Begin DATA EXTRACT

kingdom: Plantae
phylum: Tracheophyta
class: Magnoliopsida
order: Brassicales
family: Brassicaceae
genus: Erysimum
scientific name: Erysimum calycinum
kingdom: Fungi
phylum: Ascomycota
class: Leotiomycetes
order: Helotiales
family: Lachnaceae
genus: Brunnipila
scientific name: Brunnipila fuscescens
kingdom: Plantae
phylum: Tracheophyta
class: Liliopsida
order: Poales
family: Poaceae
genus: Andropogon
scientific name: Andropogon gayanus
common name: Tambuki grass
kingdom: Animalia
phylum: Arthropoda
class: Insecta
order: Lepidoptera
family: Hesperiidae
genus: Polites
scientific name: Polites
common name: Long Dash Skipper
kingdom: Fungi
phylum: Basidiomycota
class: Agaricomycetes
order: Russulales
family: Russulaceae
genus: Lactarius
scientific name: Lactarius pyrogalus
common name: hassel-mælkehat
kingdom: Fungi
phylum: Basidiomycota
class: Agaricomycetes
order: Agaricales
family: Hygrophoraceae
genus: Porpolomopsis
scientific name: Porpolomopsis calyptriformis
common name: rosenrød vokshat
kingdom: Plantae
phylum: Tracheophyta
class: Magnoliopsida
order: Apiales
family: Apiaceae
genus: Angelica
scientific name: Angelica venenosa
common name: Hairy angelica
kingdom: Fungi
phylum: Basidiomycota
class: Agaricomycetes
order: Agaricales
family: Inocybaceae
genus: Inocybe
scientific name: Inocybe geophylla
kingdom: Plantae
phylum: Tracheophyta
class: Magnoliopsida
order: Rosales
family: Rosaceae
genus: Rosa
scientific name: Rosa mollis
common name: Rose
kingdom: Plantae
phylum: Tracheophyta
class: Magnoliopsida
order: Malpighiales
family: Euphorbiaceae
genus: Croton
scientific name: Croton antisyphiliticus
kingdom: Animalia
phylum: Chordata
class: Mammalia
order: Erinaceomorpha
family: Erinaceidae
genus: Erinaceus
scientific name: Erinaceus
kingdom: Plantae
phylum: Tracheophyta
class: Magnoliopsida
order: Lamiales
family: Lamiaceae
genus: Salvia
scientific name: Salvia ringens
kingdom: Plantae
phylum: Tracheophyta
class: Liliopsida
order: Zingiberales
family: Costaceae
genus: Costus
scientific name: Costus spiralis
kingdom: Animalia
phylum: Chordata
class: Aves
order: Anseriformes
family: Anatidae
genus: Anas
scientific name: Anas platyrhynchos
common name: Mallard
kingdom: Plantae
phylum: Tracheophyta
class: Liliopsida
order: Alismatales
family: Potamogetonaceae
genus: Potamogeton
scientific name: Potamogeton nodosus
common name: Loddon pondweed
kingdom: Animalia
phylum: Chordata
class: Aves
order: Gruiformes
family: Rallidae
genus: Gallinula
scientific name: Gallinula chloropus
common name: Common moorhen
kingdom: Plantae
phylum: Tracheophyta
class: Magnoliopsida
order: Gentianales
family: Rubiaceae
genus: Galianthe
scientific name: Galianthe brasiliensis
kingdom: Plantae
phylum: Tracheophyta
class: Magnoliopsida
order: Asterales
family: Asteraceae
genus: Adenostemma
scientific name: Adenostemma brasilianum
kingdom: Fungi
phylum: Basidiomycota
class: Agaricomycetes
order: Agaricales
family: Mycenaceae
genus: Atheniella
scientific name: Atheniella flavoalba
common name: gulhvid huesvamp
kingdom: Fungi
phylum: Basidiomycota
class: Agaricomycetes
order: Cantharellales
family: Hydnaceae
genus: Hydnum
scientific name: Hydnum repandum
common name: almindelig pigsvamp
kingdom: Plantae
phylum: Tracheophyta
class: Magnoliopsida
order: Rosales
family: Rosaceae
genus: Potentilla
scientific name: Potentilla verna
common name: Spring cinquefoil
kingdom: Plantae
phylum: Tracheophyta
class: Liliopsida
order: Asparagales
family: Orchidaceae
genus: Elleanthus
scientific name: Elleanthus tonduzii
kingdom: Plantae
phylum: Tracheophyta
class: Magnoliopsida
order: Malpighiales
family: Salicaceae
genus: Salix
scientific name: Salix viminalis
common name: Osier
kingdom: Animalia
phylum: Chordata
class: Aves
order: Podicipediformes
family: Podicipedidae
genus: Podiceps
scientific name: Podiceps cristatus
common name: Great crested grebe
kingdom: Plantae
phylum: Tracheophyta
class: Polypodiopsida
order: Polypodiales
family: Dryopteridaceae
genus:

End DATA EXTRACT

**EXERCISE AIM:**
Output every line of the listing as a single numbered list, omitting any blank lines.

**ANSWER TO THE EXERCISE:**
1. kingdom: Plantae
2. phylum: Tracheophyta
3. class: Magnoliopsida
4. order: Brassicales
5. family: Brassicaceae
6. genus: Erysimum
7. scientific name: Erysimum calycinum
8. kingdom: Fungi
9. phylum: Ascomycota
10. class: Leotiomycetes
11. order: Helotiales
12. family: Lachnaceae
13. genus: Brunnipila
14. scientific name: Brunnipila fuscescens
15. kingdom: Plantae
16. phylum: Tracheophyta
17. class: Liliopsida
18. order: Poales
19. family: Poaceae
20. genus: Andropogon
21. scientific name: Andropogon gayanus
22. common name: Tambuki grass
23. kingdom: Animalia
24. phylum: Arthropoda
25. class: Insecta
26. order: Lepidoptera
27. family: Hesperiidae
28. genus: Polites
29. scientific name: Polites
30. common name: Long Dash Skipper
31. kingdom: Fungi
32. phylum: Basidiomycota
33. class: Agaricomycetes
34. order: Russulales
35. family: Russulaceae
36. genus: Lactarius
37. scientific name: Lactarius pyrogalus
38. common name: hassel-mælkehat
39. kingdom: Fungi
40. phylum: Basidiomycota
41. class: Agaricomycetes
42. order: Agaricales
43. family: Hygrophoraceae
44. genus: Porpolomopsis
45. scientific name: Porpolomopsis calyptriformis
46. common name: rosenrød vokshat
47. kingdom: Plantae
48. phylum: Tracheophyta
49. class: Magnoliopsida
50. order: Apiales
51. family: Apiaceae
52. genus: Angelica
53. scientific name: Angelica venenosa
54. common name: Hairy angelica
55. kingdom: Fungi
56. phylum: Basidiomycota
57. class: Agaricomycetes
58. order: Agaricales
59. family: Inocybaceae
60. genus: Inocybe
61. scientific name: Inocybe geophylla
62. kingdom: Plantae
63. phylum: Tracheophyta
64. class: Magnoliopsida
65. order: Rosales
66. family: Rosaceae
67. genus: Rosa
68. scientific name: Rosa mollis
69. common name: Rose
70. kingdom: Plantae
71. phylum: Tracheophyta
72. class: Magnoliopsida
73. order: Malpighiales
74. family: Euphorbiaceae
75. genus: Croton
76. scientific name: Croton antisyphiliticus
77. kingdom: Animalia
78. phylum: Chordata
79. class: Mammalia
80. order: Erinaceomorpha
81. family: Erinaceidae
82. genus: Erinaceus
83. scientific name: Erinaceus
84. kingdom: Plantae
85. phylum: Tracheophyta
86. class: Magnoliopsida
87. order: Lamiales
88. family: Lamiaceae
89. genus: Salvia
90. scientific name: Salvia ringens
91. kingdom: Plantae
92. phylum: Tracheophyta
93. class: Liliopsida
94. order: Zingiberales
95. family: Costaceae
96. genus: Costus
97. scientific name: Costus spiralis
98. kingdom: Animalia
99. phylum: Chordata
100. class: Aves
101. order: Anseriformes
102. family: Anatidae
103. genus: Anas
104. scientific name: Anas platyrhynchos
105. common name: Mallard
106. kingdom: Plantae
107. phylum: Tracheophyta
108. class: Liliopsida
109. order: Alismatales
110. family: Potamogetonaceae
111. genus: Potamogeton
112. scientific name: Potamogeton nodosus
113. common name: Loddon pondweed
114. kingdom: Animalia
115. phylum: Chordata
116. class: Aves
117. order: Gruiformes
118. family: Rallidae
119. genus: Gallinula
120. scientific name: Gallinula chloropus
121. common name: Common moorhen
122. kingdom: Plantae
123. phylum: Tracheophyta
124. class: Magnoliopsida
125. order: Gentianales
126. family: Rubiaceae
127. genus: Galianthe
128. scientific name: Galianthe brasiliensis
129. kingdom: Plantae
130. phylum: Tracheophyta
131. class: Magnoliopsida
132. order: Asterales
133. family: Asteraceae
134. genus: Adenostemma
135. scientific name: Adenostemma brasilianum
136. kingdom: Fungi
137. phylum: Basidiomycota
138. class: Agaricomycetes
139. order: Agaricales
140. family: Mycenaceae
141. genus: Atheniella
142. scientific name: Atheniella flavoalba
143. common name: gulhvid huesvamp
144. kingdom: Fungi
145. phylum: Basidiomycota
146. class: Agaricomycetes
147. order: Cantharellales
148. family: Hydnaceae
149. genus: Hydnum
150. scientific name: Hydnum repandum
151. common name: almindelig pigsvamp
152. kingdom: Plantae
153. phylum: Tracheophyta
154. class: Magnoliopsida
155. order: Rosales
156. family: Rosaceae
157. genus: Potentilla
158. scientific name: Potentilla verna
159. common name: Spring cinquefoil
160. kingdom: Plantae
161. phylum: Tracheophyta
162. class: Liliopsida
163. order: Asparagales
164. family: Orchidaceae
165. genus: Elleanthus
166. scientific name: Elleanthus tonduzii
167. kingdom: Plantae
168. phylum: Tracheophyta
169. class: Magnoliopsida
170. order: Malpighiales
171. family: Salicaceae
172. genus: Salix
173. scientific name: Salix viminalis
174. common name: Osier
175. kingdom: Animalia
176. phylum: Chordata
177. class: Aves
178. order: Podicipediformes
179. family: Podicipedidae
180. genus: Podiceps
181. scientific name: Podiceps cristatus
182. common name: Great crested grebe
183. kingdom: Plantae
184. phylum: Tracheophyta
185. class: Polypodiopsida
186. order: Polypodiales
187. family: Dryopteridaceae
188. genus:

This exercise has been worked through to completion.